▶ [Problem set]
a. Summarize the court opinion in two sentences.
b. Answer these questions from the court opinion:
(i) On what date was the first public hearing on the appeal set?
(ii) About how many cars would the off-street outdoor parking area hold?
(iii) Who appeared for the plaintiffs?
c. Extend the court opinion, beginning right after its final sentence.

▶ [Text under study]
BEGIN
Jarrott v. Scrivener

Decision Date28 January 1964
Docket NumberCiv. A. No. 1760-63.
Citation225 F. Supp. 827
PartiesW. Smith JARROTT, Charles D. Lenhoff, et ux., Plaintiffs, v. Samuel SCRIVENER, Jr., William F. McIntosh, Arthur P. Davis, Charles C. Koones, Robert O. Clouser, Members of the Board of Zoning Adjustment and J. J. Ilgenfritz, Director of Licenses and Inspections, Defendants.
CourtU.S. District Court — District of Columbia

John H. Pratt, Washington, D. C., for plaintiffs.

George H. Clark, Asst. Corp. Counsel, Chester H. Gray, Corp. Counsel, John A. Earnest, and James M. Cashman, Asst. Corp. Counsel, Washington, D. C., for defendants.

PINE, District Judge.

In this action plaintiffs pray for judgment declaring null and void an order of the District of Columbia Board of Zoning Adjustment, hereinafter referred to as the Board. They also seek an injunction directing the Board to set aside this order, and prohibiting the Director of Licenses and Inspections from issuing a building or occupancy permit relating to the property subject of this order.

This property hereinafter referred to as "Bonnie Brae," the present name of the estate, consists of approximately 16 acres of land improved by a large dwelling and situate in the outskirts of the District of Columbia near its Maryland border. The plaintiffs are owners of lands and premises immediately adjacent to "Bonnie Brae." Defendants are members of the Board and the Director of Licenses and Inspections, respectively.

The plaintiffs' property and Bonnie Brae are located in what is known as an R-1 Zoning District. This is the most restrictive zoning classification in the District of Columbia, and will hereinafter be discussed in some detail.

The owner of Bonnie Brae contracted to sell it to one Martin M. Decker, who on March 28, 1963, filed "an appeal * * * for exception" to the zoning regulations to permit the erection of a building to be used as an embassy and chancery by the government of the USSR, to which the property would be conveyed.

Under the revised plans submitted by appellant, the existing dwelling would be demolished, and a building would be erected which would contain approximately 71,000 sq. ft. of floor space above grade, and, with garage and other usable underground space, would have a total of approximately 91,000 sq. ft. It would contain approximately 140 rooms devoted to chancery purposes and approximately 17 rooms as a residence for the Ambassador, his immediate family and servants. Off street outdoor parking area for approximately 145 cars would be provided. The structure would accommodate approximately 125 persons, including servants, the immediate family of the Ambassador, and chancery personnel.

A public hearing on this appeal was set for April 18, 1963, at which time the appellant before the Board and those opposed to the granting of the appeal were heard. The appeal was then taken under consideration by the Board, and apparently revised plans were requested by the Board and submitted by appellants. Thereafter a second public hearing was scheduled and held on June 12, 1963. Petitions and letters were filed and property owners were heard in opposition.

On June 18, 1963, the Zoning Commission made its findings of fact and rendered its opinion in which it held, by vote of three to two, that the appeal was granted on the basis of plans submitted at the second hearing, but subject to approval by the Board of detailed plans, architectural and screening, prior to issuance of the permit, and also subject to the condition that a fence, if provided, should be placed at a certain location, and that tree removal should be minimal and replacements made where practicable.
END
Keypoint text descriptions
BEGIN
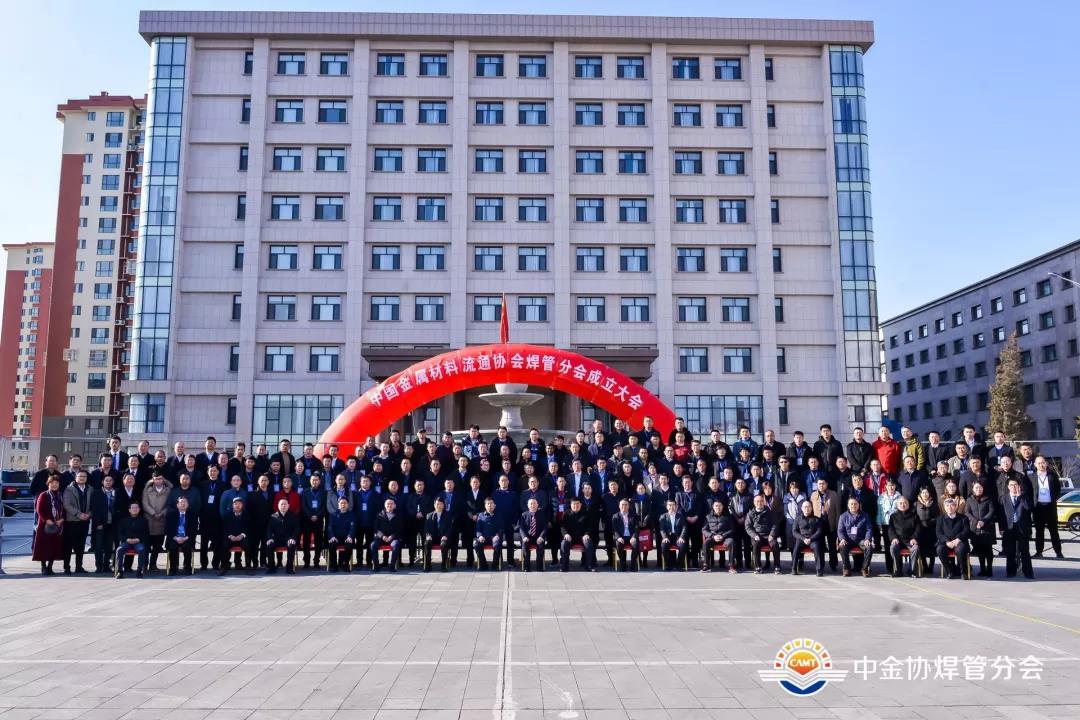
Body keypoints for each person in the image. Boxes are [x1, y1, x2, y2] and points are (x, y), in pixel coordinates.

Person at [62, 470, 95, 574]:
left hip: (85, 522)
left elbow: (93, 504)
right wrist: (79, 514)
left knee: (80, 546)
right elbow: (67, 505)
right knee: (68, 546)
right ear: (75, 478)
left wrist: (89, 514)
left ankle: (79, 567)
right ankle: (67, 567)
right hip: (72, 521)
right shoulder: (69, 489)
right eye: (80, 476)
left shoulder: (90, 489)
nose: (82, 478)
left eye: (84, 476)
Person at [1031, 456, 1064, 559]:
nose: (1041, 465)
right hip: (1038, 507)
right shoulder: (1031, 477)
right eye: (1039, 463)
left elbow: (1058, 489)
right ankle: (1039, 552)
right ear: (1035, 465)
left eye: (1043, 463)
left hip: (1050, 507)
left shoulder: (1052, 475)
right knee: (1039, 531)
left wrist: (1054, 499)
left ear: (1046, 463)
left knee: (1054, 531)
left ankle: (1058, 552)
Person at [32, 476, 65, 575]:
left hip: (57, 524)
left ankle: (50, 567)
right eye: (52, 483)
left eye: (56, 483)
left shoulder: (60, 495)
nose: (54, 485)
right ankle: (43, 567)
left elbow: (64, 509)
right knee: (44, 546)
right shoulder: (43, 495)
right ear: (48, 484)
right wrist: (47, 520)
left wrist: (62, 519)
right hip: (44, 525)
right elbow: (39, 509)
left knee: (54, 546)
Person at [1002, 478, 1034, 579]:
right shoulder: (1004, 498)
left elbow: (1028, 508)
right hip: (1010, 527)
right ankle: (1010, 571)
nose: (1014, 487)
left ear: (1019, 486)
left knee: (1025, 551)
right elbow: (1001, 514)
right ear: (1008, 487)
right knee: (1010, 551)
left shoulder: (1024, 496)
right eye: (1011, 485)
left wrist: (1020, 497)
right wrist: (1002, 528)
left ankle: (1028, 572)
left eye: (1016, 485)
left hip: (1022, 527)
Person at [836, 497, 874, 577]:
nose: (853, 506)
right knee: (842, 546)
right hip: (848, 539)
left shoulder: (865, 515)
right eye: (851, 504)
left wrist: (867, 539)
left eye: (855, 504)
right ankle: (847, 569)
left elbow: (869, 529)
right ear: (848, 505)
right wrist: (842, 539)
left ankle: (864, 569)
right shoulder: (843, 516)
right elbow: (840, 530)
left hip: (861, 539)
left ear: (858, 505)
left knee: (869, 547)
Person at [965, 481, 996, 577]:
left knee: (988, 550)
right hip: (975, 529)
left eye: (980, 488)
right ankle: (982, 569)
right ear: (973, 489)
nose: (978, 490)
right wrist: (976, 521)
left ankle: (989, 569)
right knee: (980, 550)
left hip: (987, 527)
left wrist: (983, 521)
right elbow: (967, 512)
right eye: (976, 488)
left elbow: (992, 511)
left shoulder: (988, 498)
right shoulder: (969, 499)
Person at [810, 476, 840, 572]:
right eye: (819, 484)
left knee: (832, 545)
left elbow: (838, 511)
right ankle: (821, 565)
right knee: (820, 546)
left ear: (826, 484)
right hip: (819, 524)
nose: (821, 485)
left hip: (830, 522)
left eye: (823, 483)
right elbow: (811, 511)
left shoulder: (833, 494)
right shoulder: (813, 495)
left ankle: (833, 564)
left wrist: (838, 525)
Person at [935, 498, 970, 579]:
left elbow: (966, 531)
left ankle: (963, 572)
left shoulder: (963, 518)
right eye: (947, 506)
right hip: (946, 542)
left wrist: (957, 539)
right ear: (944, 507)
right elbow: (939, 533)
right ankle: (949, 571)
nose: (949, 508)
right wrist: (947, 541)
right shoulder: (940, 519)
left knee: (960, 550)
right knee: (940, 550)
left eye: (952, 505)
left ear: (955, 506)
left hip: (959, 541)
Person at [746, 493, 780, 574]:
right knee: (756, 544)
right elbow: (748, 527)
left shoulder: (770, 512)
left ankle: (777, 566)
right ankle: (758, 566)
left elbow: (775, 524)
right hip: (757, 535)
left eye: (761, 501)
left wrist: (772, 534)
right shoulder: (750, 513)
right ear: (754, 503)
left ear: (764, 502)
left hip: (769, 535)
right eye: (757, 501)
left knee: (775, 544)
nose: (759, 503)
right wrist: (754, 535)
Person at [114, 501, 149, 579]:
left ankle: (140, 571)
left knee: (142, 549)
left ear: (139, 509)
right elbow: (120, 533)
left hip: (138, 542)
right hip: (127, 541)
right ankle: (119, 571)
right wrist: (126, 539)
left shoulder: (144, 520)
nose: (134, 509)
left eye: (136, 508)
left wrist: (138, 539)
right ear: (129, 510)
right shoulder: (123, 520)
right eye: (133, 508)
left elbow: (146, 534)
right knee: (119, 550)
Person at [560, 497, 596, 572]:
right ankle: (565, 566)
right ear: (571, 505)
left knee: (588, 543)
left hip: (582, 537)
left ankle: (589, 566)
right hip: (570, 537)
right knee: (564, 544)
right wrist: (566, 534)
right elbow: (562, 526)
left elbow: (590, 526)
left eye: (577, 504)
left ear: (581, 504)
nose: (575, 506)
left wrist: (587, 534)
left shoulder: (586, 513)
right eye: (574, 504)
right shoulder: (566, 513)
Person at [888, 496, 920, 578]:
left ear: (908, 504)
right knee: (893, 547)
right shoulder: (893, 516)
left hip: (910, 541)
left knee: (916, 548)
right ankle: (898, 570)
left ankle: (912, 570)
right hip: (898, 541)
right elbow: (891, 529)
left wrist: (914, 538)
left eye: (905, 503)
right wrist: (894, 538)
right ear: (897, 505)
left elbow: (918, 528)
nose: (903, 505)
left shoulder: (914, 516)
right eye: (901, 503)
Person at [701, 499, 737, 573]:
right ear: (713, 507)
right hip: (713, 537)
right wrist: (713, 536)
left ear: (723, 507)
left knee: (731, 542)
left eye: (720, 506)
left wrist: (723, 536)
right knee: (706, 543)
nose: (718, 507)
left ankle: (731, 566)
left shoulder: (728, 516)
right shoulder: (708, 517)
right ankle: (706, 565)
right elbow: (704, 530)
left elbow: (732, 529)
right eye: (716, 506)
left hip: (725, 537)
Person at [791, 500, 825, 577]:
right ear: (802, 508)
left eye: (809, 507)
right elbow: (794, 531)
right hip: (801, 539)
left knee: (817, 547)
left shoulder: (817, 519)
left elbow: (819, 531)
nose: (807, 509)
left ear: (811, 508)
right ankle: (793, 568)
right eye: (805, 507)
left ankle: (819, 570)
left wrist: (811, 539)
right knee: (796, 547)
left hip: (813, 540)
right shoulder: (798, 519)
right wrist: (803, 539)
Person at [300, 473, 327, 569]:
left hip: (319, 520)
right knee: (306, 542)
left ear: (319, 481)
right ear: (310, 481)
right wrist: (310, 515)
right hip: (307, 520)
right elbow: (303, 506)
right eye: (313, 480)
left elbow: (324, 506)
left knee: (318, 541)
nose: (314, 482)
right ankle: (306, 561)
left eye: (316, 480)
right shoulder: (305, 492)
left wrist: (317, 516)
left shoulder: (324, 492)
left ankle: (316, 561)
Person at [266, 498, 299, 574]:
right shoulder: (273, 516)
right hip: (276, 539)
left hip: (288, 539)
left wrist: (293, 538)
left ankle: (289, 568)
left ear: (288, 506)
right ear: (278, 506)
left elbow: (297, 529)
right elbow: (269, 529)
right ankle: (271, 568)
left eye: (285, 504)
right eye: (282, 504)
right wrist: (270, 538)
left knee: (291, 545)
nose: (283, 506)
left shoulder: (293, 516)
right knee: (269, 545)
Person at [164, 496, 196, 576]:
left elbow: (194, 529)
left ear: (188, 504)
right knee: (172, 547)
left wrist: (186, 538)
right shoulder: (170, 515)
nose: (183, 504)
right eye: (181, 502)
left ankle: (187, 567)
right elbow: (167, 529)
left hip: (187, 538)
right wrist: (176, 538)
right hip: (174, 538)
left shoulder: (192, 514)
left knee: (187, 546)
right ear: (177, 505)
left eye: (185, 502)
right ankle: (173, 568)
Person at [876, 478, 902, 573]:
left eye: (892, 485)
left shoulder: (900, 497)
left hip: (897, 524)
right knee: (887, 546)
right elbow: (879, 512)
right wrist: (879, 523)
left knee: (896, 545)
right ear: (886, 486)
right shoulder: (881, 497)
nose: (891, 487)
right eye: (889, 485)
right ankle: (890, 567)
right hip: (886, 524)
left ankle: (898, 566)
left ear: (895, 486)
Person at [221, 497, 253, 575]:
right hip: (230, 537)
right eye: (235, 504)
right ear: (232, 505)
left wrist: (241, 535)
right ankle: (224, 566)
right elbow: (224, 528)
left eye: (239, 504)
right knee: (224, 546)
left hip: (242, 537)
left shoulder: (247, 515)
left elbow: (248, 528)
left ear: (242, 505)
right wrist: (230, 536)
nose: (237, 505)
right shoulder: (227, 515)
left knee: (248, 545)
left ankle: (248, 567)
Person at [371, 497, 403, 572]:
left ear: (395, 505)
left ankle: (392, 566)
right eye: (388, 504)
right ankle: (376, 566)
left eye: (391, 504)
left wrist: (392, 536)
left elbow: (400, 529)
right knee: (373, 545)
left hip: (393, 538)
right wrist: (382, 536)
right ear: (385, 505)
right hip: (381, 538)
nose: (389, 505)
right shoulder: (379, 515)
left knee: (396, 545)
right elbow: (376, 529)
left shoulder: (398, 516)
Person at [517, 497, 548, 572]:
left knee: (541, 546)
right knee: (525, 545)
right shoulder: (524, 515)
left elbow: (545, 527)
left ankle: (539, 566)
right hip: (527, 537)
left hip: (538, 537)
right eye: (531, 504)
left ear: (537, 505)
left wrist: (541, 537)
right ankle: (526, 566)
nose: (532, 505)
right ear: (528, 505)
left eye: (534, 503)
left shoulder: (542, 515)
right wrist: (524, 537)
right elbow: (520, 528)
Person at [326, 497, 356, 572]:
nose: (343, 505)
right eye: (341, 503)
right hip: (336, 537)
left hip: (346, 537)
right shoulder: (333, 514)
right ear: (338, 504)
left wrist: (350, 536)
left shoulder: (351, 514)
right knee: (332, 545)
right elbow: (330, 527)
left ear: (348, 504)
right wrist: (332, 536)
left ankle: (345, 564)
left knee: (349, 545)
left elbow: (353, 526)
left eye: (345, 503)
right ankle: (334, 565)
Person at [424, 497, 454, 572]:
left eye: (441, 504)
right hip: (432, 538)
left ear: (444, 505)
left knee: (444, 544)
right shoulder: (429, 515)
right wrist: (428, 535)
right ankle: (428, 566)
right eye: (437, 504)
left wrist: (446, 536)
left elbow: (450, 528)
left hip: (443, 537)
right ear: (434, 505)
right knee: (427, 543)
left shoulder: (448, 515)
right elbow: (426, 528)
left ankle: (444, 566)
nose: (439, 506)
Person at [914, 486, 939, 575]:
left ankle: (931, 566)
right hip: (920, 529)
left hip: (931, 529)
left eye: (926, 492)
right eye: (923, 492)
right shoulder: (916, 504)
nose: (925, 494)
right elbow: (914, 517)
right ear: (920, 494)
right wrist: (921, 522)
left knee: (932, 548)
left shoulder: (934, 504)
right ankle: (924, 565)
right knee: (922, 548)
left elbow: (937, 517)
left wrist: (930, 521)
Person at [473, 496, 503, 571]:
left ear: (494, 505)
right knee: (476, 544)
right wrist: (480, 536)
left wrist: (497, 535)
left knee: (498, 544)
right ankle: (483, 564)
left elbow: (501, 528)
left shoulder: (499, 515)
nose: (490, 505)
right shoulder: (481, 515)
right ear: (485, 506)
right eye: (488, 504)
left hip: (494, 537)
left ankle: (495, 565)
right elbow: (478, 528)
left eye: (491, 503)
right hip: (484, 538)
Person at [657, 499, 687, 571]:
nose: (671, 507)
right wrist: (664, 537)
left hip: (678, 537)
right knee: (664, 546)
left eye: (673, 505)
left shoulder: (680, 516)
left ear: (676, 506)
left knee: (682, 546)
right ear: (667, 507)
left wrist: (681, 537)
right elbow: (662, 529)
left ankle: (679, 565)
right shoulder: (663, 516)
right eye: (669, 505)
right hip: (668, 537)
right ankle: (668, 565)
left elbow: (684, 527)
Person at [610, 498, 639, 571]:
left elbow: (636, 528)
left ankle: (633, 564)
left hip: (631, 537)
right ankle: (623, 564)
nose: (624, 506)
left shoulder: (634, 515)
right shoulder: (615, 516)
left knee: (636, 545)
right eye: (622, 505)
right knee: (618, 544)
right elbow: (614, 530)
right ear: (619, 506)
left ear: (629, 506)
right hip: (621, 537)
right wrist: (618, 537)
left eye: (626, 505)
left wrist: (634, 537)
END
▶ [Exercise results]
a. Plaintiffs who own land next to Bonnie Brae, a roughly 16-acre estate in an R-1 zoning district of the District of Columbia, ask the court to declare void and enjoin an order of the Board of Zoning Adjustment concerning that property. The order arose from Martin M. Decker's appeal for an exception to allow an embassy and chancery for the government of the USSR, which was granted by a three-to-two vote after two public hearings, subject to conditions.

b.
(i) April 18, 1963
(ii) Approximately 145 cars
(iii) John H. Pratt

c.
Thereafter this action was instituted.

Plaintiffs claim that they were denied a fair and impartial hearing "for the reason that, during the course of proceedings, and prior thereto, all members of the Board were subjected to improper pressure by means of letters from Dean Rusk, Secretary of State, and Charles Horsky, Advisor for National Capital Affairs, the White House, and by oral communications, by telephone or otherwise, made by Horsky and Pedro Sanjuan of the State Department and General Clarke, Engineer Commissioner of the District of Columbia to the Board members Scrivener, Clouser and McIntosh, all of which persons, except for the Board members, being persons highly placed in the governments of the District of Columbia and the Executive Branch of the U. S." On the basis of this assertion plaintiffs claim that the order of the Board is a nullity.

There is no statutory appeal from the orders of the Board and this action comes before this court for relief, injunctive and otherwise, under its general equity powers. Ordinarily, a review by the court of the decision of the Board would be limited to the Board's record of proceedings before it, and the court would not be permitted to hear evidence dehors that record. But in this case, where the integrity of the Board's decision is questioned, the court may go outside the Board's record and receive independent evidence, as was done in this case. That the court may do so is conceded by defendants.

The foregoing gives the posture of the case procedurally.

Before reviewing the evidence and in order to provide a clearer understanding of the contentions of plaintiffs, the relevant statutes and the participants should be put in perspective.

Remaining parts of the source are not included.